Defending: Searching for Terry Punchout by Tyler Hellard
Kyl teaches English and Humanities at Champlain College. He holds an MA from Concordia in Creative Writing and English, and has published in literary journals across the country. His op-eds have been published in the Kitchener-Waterloo Record, the Stanstead Journal and the Sherbrooke Record. Ontarian by birth, he became a Townshipper and Quebecker over ten years ago.
Defending: A Minor Chorus by Billy-Ray Belcourt
As Good a Place as Any, Rebecca Papucaru’s first novel, was named a 2025 Best Fiction Book of the Year by CBC Books. Her work has appeared in journals in Canada, the US, and Ireland, and several anthologies, including The Best Canadian Poetry in English. The Panic Room, her debut poetry collection, was awarded the 2018 Canadian Jewish Literary Award for Poetry and was also a finalist for the A.M. Klein Prize and the Gerald Lampert Memorial Award, while her short story “Yentas” was awarded The Malahat Review’s 2020 Novella Prize. An excerpt from her novel-in-progress received special commendation in The Novelry’s international Next Big Story competition. She teaches English at Champlain College.
Defending: The Cure for Drowning by Loghan Paylor
A first-generation Canadian, Jane completed her MFA while living in Europe. Her stories and poetry have been featured on CBC radio and in more than a dozen literary magazines in North America and the UK. Her debut middle-grade novel, How to be a Goldfish, was a finalist in two national awards (The Geoffrey Bilson Award for Historical Fiction for Young People, and the Jean Little First-Novel Award), as well as the Manitoba Young Readers’ Choice Awards, the Saskatchewan Young Readers’ Choice Awards, and Ontario’s Forest of Reading’s Summer Reading List.

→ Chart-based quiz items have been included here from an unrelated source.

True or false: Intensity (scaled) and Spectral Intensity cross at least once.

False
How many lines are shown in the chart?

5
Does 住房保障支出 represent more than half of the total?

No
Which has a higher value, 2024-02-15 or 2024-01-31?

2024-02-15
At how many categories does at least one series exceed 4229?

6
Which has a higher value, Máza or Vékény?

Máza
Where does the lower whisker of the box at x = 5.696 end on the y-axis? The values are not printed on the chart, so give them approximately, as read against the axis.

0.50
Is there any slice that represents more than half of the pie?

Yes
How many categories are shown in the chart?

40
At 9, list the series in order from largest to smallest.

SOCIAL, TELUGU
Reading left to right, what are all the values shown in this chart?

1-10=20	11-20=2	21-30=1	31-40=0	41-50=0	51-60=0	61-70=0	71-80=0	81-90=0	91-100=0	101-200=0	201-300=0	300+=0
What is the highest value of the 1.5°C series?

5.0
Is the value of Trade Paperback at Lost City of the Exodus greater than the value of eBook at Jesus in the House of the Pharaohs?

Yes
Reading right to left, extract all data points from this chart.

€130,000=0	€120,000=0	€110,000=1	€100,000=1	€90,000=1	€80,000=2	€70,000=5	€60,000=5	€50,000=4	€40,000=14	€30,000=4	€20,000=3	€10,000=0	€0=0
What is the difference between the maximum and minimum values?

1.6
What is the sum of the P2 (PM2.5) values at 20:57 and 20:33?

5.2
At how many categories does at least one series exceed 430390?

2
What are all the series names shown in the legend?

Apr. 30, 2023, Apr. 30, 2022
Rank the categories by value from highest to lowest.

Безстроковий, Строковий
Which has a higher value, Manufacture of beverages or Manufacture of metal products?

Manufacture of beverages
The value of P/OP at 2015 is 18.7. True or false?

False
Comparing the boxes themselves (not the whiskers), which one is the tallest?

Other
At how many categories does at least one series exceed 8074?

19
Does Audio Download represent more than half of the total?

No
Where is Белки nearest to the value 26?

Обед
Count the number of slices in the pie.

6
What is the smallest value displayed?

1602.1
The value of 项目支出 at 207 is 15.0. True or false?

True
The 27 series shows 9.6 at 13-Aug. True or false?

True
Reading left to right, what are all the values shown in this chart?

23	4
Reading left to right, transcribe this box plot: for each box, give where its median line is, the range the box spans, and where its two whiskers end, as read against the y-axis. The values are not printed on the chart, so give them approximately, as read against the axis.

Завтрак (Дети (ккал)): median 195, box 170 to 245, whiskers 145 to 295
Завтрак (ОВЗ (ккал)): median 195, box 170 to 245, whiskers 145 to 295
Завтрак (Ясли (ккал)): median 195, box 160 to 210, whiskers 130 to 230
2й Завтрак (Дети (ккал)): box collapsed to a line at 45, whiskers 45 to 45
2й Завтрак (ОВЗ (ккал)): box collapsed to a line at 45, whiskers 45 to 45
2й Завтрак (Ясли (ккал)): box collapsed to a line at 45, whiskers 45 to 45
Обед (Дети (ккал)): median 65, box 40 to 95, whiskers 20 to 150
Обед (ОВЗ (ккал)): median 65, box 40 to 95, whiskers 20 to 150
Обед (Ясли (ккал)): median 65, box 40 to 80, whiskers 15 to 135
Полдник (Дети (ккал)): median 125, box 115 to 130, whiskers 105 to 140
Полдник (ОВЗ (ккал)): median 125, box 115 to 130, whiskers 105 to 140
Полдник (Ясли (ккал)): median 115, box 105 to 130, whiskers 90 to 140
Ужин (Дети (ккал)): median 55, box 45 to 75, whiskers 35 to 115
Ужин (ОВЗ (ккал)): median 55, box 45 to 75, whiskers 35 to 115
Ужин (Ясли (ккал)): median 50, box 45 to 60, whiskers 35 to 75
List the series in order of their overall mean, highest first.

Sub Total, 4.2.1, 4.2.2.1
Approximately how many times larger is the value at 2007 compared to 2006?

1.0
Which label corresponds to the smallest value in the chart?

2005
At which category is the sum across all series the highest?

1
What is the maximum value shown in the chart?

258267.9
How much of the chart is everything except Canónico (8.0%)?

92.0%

Jane is the Vice President of Canadian Society of Children’s Authors, Illustrators and Performers.
Defending: Foe by Iain Reid
Juliette is a sci-fi writer and book reviewer based in Sherbrooke. She’s drawn to the world’s mysteries and the strange ways humanity chooses to explain them. With a degree in Film and Media Studies from Bishop’s University, she tends to fall headfirst into whatever universe crosses her path. She’s always up for weird literature, off-kilter discussion, or a new adventure.
Defending: It’s Different This Time by Joss Richard
David Winch, a North Hatley-based writer-editor, writes a column for The Record’s weekend supplement. This covers politics, society, sports and culture. He tries to combine research and humour.
Winch graduated from McGill in 1980, then freelanced in Montreal and Toronto before working as a copy editor at The Gazette. From 1992 to 2018 he worked in the editorial service of the UN in New York, Geneva and Montreal.
In semi-retirement, he went on a “march through the classics”, reading novels by Victor Hugo, Tolstoy, Dostoyevsky, George Eliot, Flaubert and Dickens. The best, he concludes, is Les Miserables.